At the end, she drops the fact that IttyBiz has made over $176,000 so far this year from six different types of income streams (and if you didn’t know, she used to be homeless). And she’s going to turn this thing into a series. Part 2: how she did it; part 3: how she helped a client make $500 an hour for consulting; part 4: answering our specific questions about creating a “a safe, non-scuzzy portfolio of online income streams.”
It’s free, but you have to sign up to receive the free updates. Naomi uses AWeber, so you know she couldn’t spam you even if she wanted to.
However, Naomi has turned off comments. But you can leave comments here. Go check out her post, then come back and let’s talk.
*** INTERMISSION – Go read Why We’re Broke and How To Fix It, then come back to comment ***
Here’s what I’m thinking. Back in the 1950s, it was OK to be specialized because jobs were safe in the U.S. If your job was to optimize the performance of widget A for company X, you could count on having that same job at the same company for 35 years.
But today, jobs aren’t safe, and you can lose any job through no fault of your own. What happens when company X has layoffs, or shuts down, or moves overseas? You now have to try finding a job with company Y. Only company Y doesn’t make widget A, they make widget B. So what happens to all your years of experience in optimizing widget A? It’s all wasted.
Think that’s a stretch?
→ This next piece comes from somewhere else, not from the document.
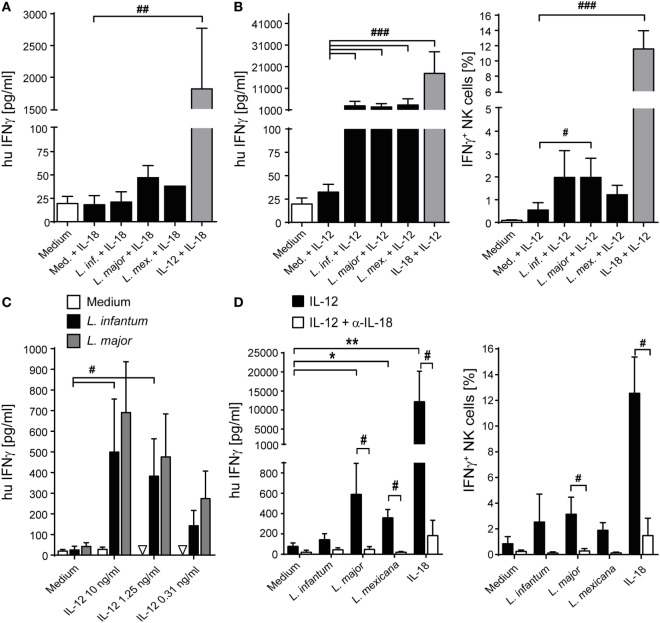
Effect of exogenous interleukin (IL)-12 and IL-18 on interferon (IFN)-γ production of natural killer (NK) cells in peripheral blood mononuclear cell (PBMC)-Leishmania cocultures. Human PBMCs were cocultured with Leishmania spp. promastigotes (multiplicity of infection 10) in presence or absence of exogenous IL-12 and/or IL-18 (10 ng/ml each, or as indicated) and neutralizing IL-18 antibody (1.5 µg/ml) for 20 h. Thereafter, IFN-γ production was measured either by ELISA of cell culture supernatants [(A,B) (left graph), (C,D) (left graph)] or by flow cytometry of intracellular IFN-γ in NKp46+CD3− NK cells [(B) (right graph), (D) (right graph)]. Values below detection limit are marked by triangles. (A) Mean ± SEM of 6/6/6/3/1/6 donors for the six stimulations. (B) Mean ± SEM of 22/22/22/21/18/22 (ELISA, left panel) or 9 (ICS, right panel) donors. (C) Mean ± SEM of 6/6/3 donors for the three stimulations (medium, Leishmania infantum, and Leishmania major). (D) Mean ± SEM of six (ELISA, left panel) or five (ICS, right panel) donors. *,#p < 0.05, **,##p < 0.01, ###p < 0.001 two-tailed Mann–Whitney U test.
The last time I went looking for a job as a .NET developer, every recruiter asked if I used C# or VB. Their clients wanted them to ask, but I had to explain to the recruiters that these languages are functionally equivalent, they have only minor syntax differences between them, and anyone can switch between the two. So whatever the client wanted, that’s what I had.
Somehow we’ve been reduced to a skill set that keeps getting narrower. Shouldn’t things like performance and drive matter a lot more than what model of widget you worked with?